Comparing ASTs is going to be hard, because there are no standards for such. Each parser that builds ASTs, builds an AST whose structure is designed by the person that coded the parser.
That means if you build an AST-producing parser, and you get somebody else's AST-producing parser, you'll discover that the AST nodes you have chosen don't match the other AST. Now you'll have to build a mapping from your AST to the other one (and how will you know the mapping is valid?). You can try to make your parser generate the AST from another parser, but what you will discover is the AST you produce is influenced by the parsing technology you use.
We have a similar problem with the Java front end my company produces (see bio if you want to know more). What we settle for is testing that the answer is self-consistent and then we do a lot of long-term experiential testing on big pieces of code.
Our solution is to:
- (Build a parser, using the strongest parsing technology we can get (GLR). This means we can recognize certain constructs not easily recognized by other parsing technologies (LL, LR, ...), and thus produce AST nodes that other parsers would have a hard time producing. See comments below for an example where this matters. Even so, we produce AST nodes in way that avoids completely our having to hand-code AST node construction as demanded by most other parsing technologies; that tends to produce somewhat different ASTs than hand-coded).
- Parse a LOT of Java code (producing ASTs) to make sure we don't have parsing errors. [The JDK is a pretty good size example and it is easy to get]

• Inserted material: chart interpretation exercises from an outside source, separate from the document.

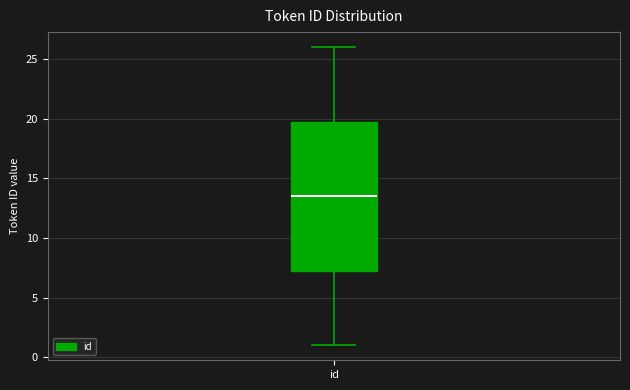

Transcribe this box plot: give where the median line is, the range the box spans, and where the two whiskers end, as read against the y-axis. The values are not printed on the chart, so give them approximately, as read against the axis.

median 13.5, box 7.5 to 20.0, whiskers 1.0 to 26.0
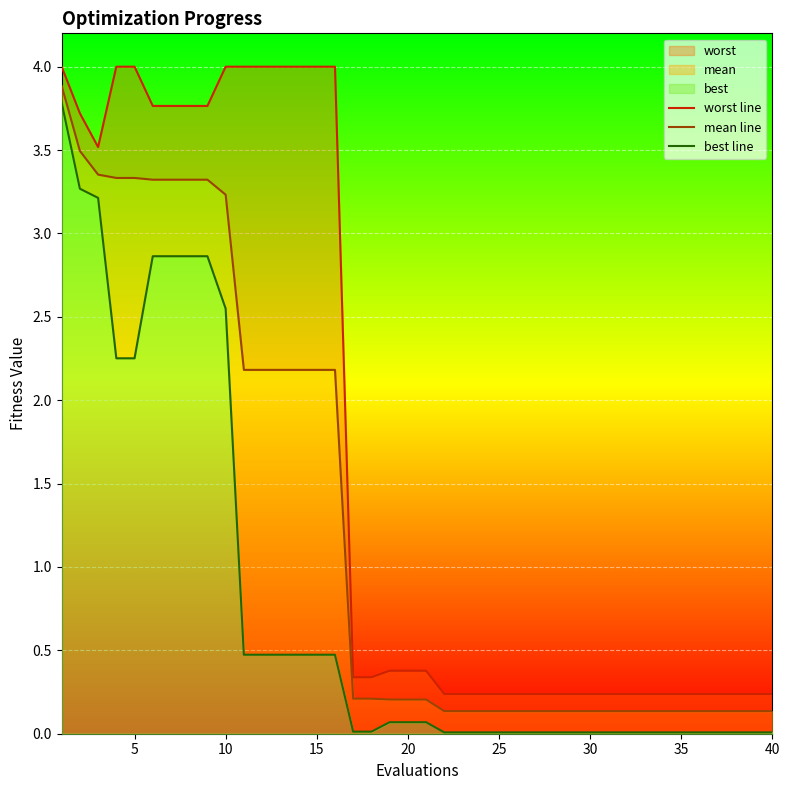

Does the chart display data point markers on the line(s)?

No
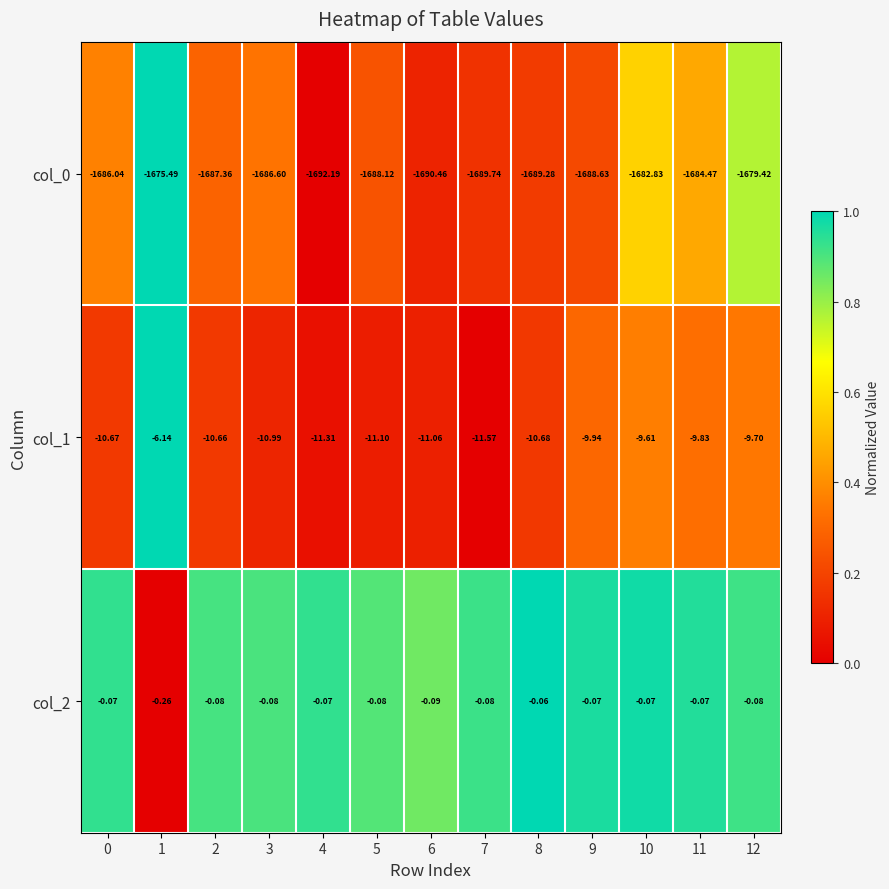

Is the value of col_0 at 1 greater than the value of col_1 at 6?

No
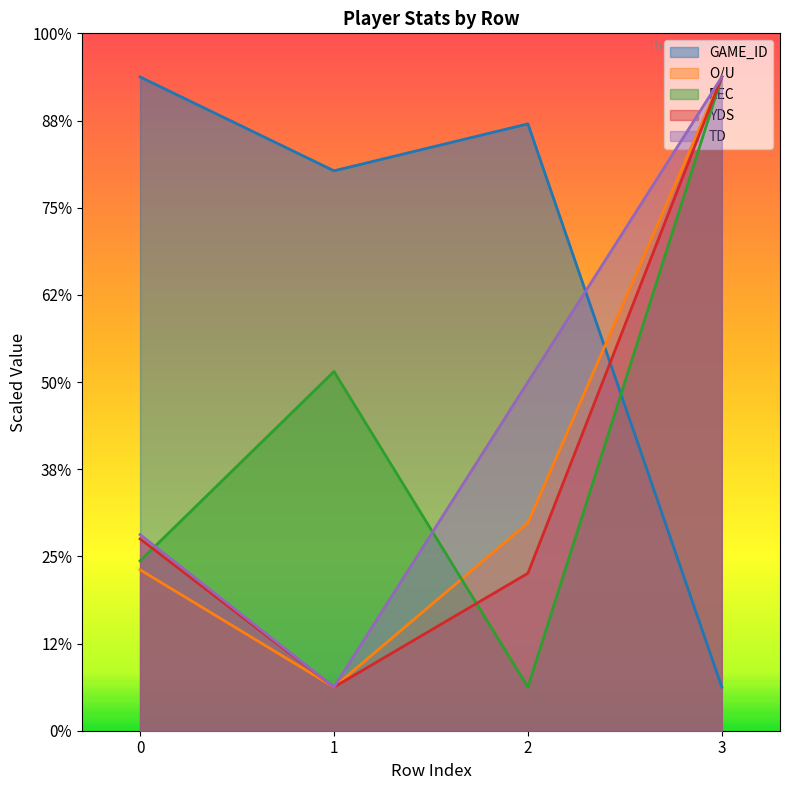

Does the chart display data point markers on the line(s)?

No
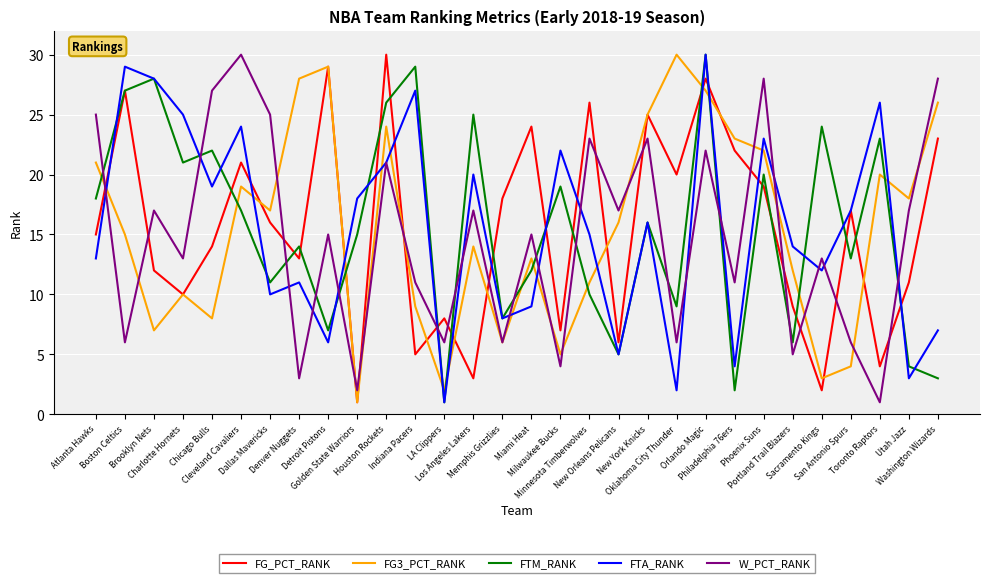

Which series ends up on top after the final intersection of FTM_RANK and W_PCT_RANK?

W_PCT_RANK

- Our tools can take an AST and regenerate (prettyprint) source code, complete with comments but perhaps a somewhat different layout. We verify that
parsed-then-prettyprinted code also parses. We re-prettyprint the parsed prettyprinted version; this should be identical to the prettyprinted version since we always produce the same layout. This test is a good indication that our AST design and implementation doesn't lose anything about the source code
- Build symbol tables, resolve the meaning of names, and verify that the legal Java programs type-check according to our front end. That doesn't tell you anything about the nature of the AST except that it is good enough (which in fact, is good enough!) Because the type checking task is very complex (go check your local Java standard), it is also pretty fragile. If you don't have everything right, the type checking will likely fail when applied across a large body of code. Again, the JDK is a pretty good test of this. Note: a Java parser without name and type resolution isn't very useful in practice
- Produce JavaDoc like cross references that include hyperlinked source code from the above results. This means it is easy to manually check a bit code to see that name resolution (therefore AST construction) is sane.

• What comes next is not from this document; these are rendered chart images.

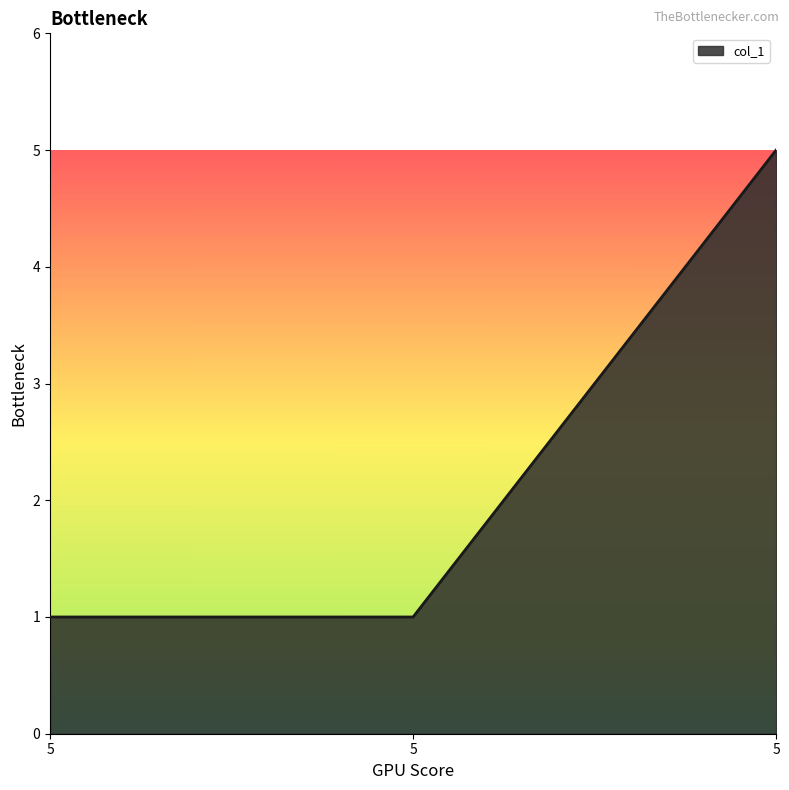

Which label corresponds to the largest value in the chart?

5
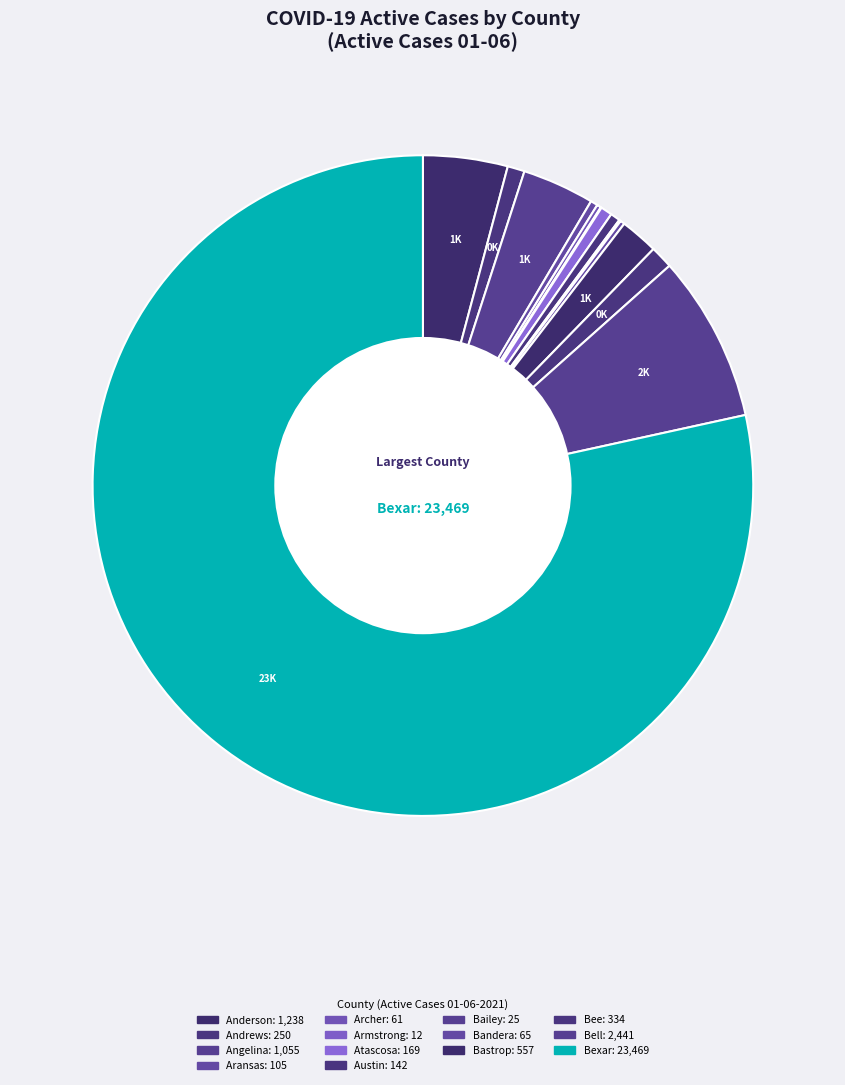

What is the ratio of the value at Bell to the value at Angelina?

2.3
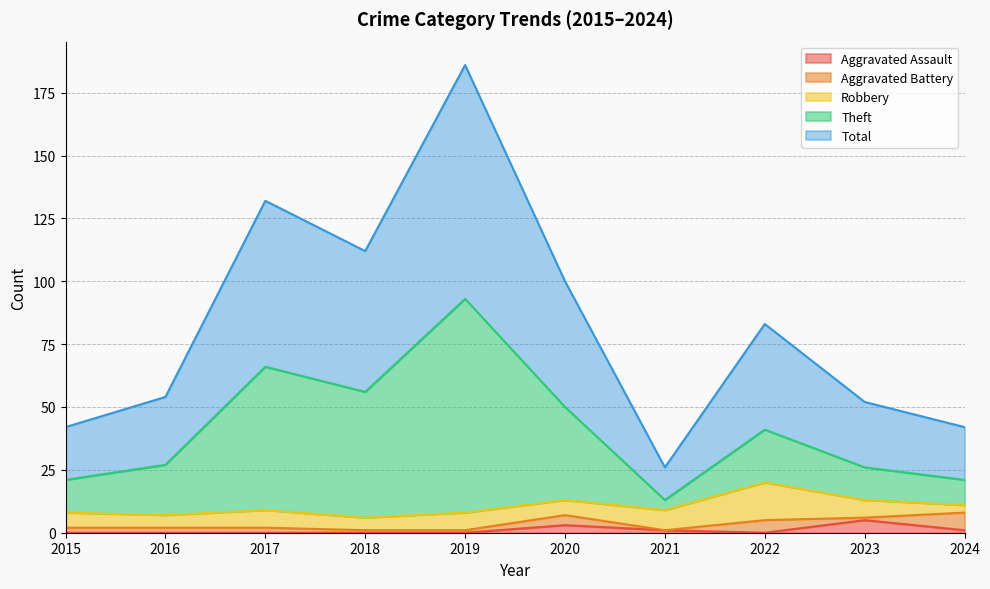

At which label does Theft reach its peak?

2019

- Live with the results, applying the front end to various program
analysis and transformtions of code. We find the occasional problem and fix it.
It is tough to get this right; you have to get close and keep the testing pressure on continuously, especially since Java the language keeps moving.

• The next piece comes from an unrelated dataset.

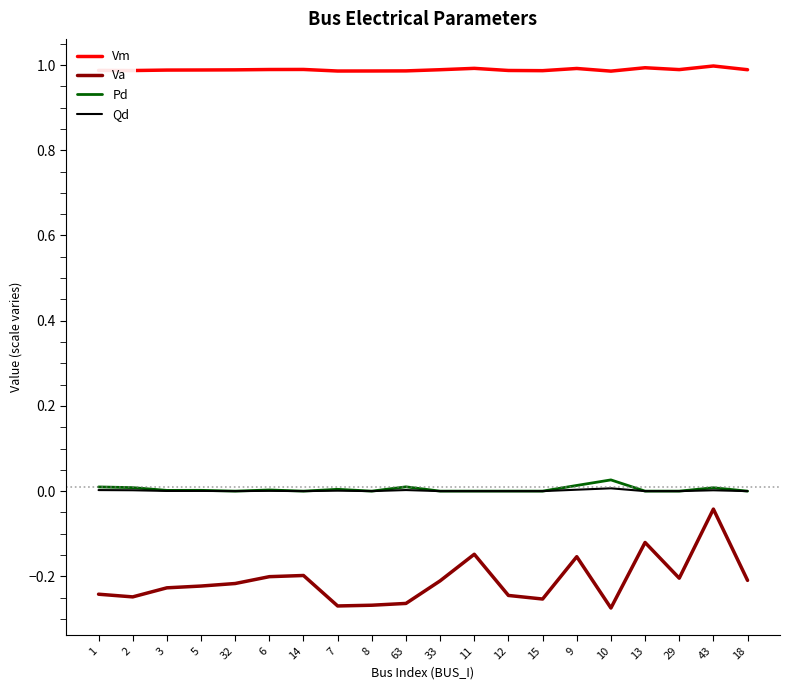

Which series has the widest spread of values?

Va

(We're at Java 8, and Java 9 is being threatened). Bottom line: it is a lot of work to build such a parser and check its sanity.
We'd love to have an independent set of tests, but we haven't seen one in the wild. And I would expect those tests if they exist (I assume Oracle and IBM have them) really don't test parsing and name resolution directly, but rather test that some bit of code compiles and runs producing a known result. Since we aren't building a compiler, we wouldn't be able to run such tests if we had them. We would be able to do the name resolution and type consistency checks and that would be helpful.
[We actually do this for a number of language front ends. You think Java is hard, try this with C++]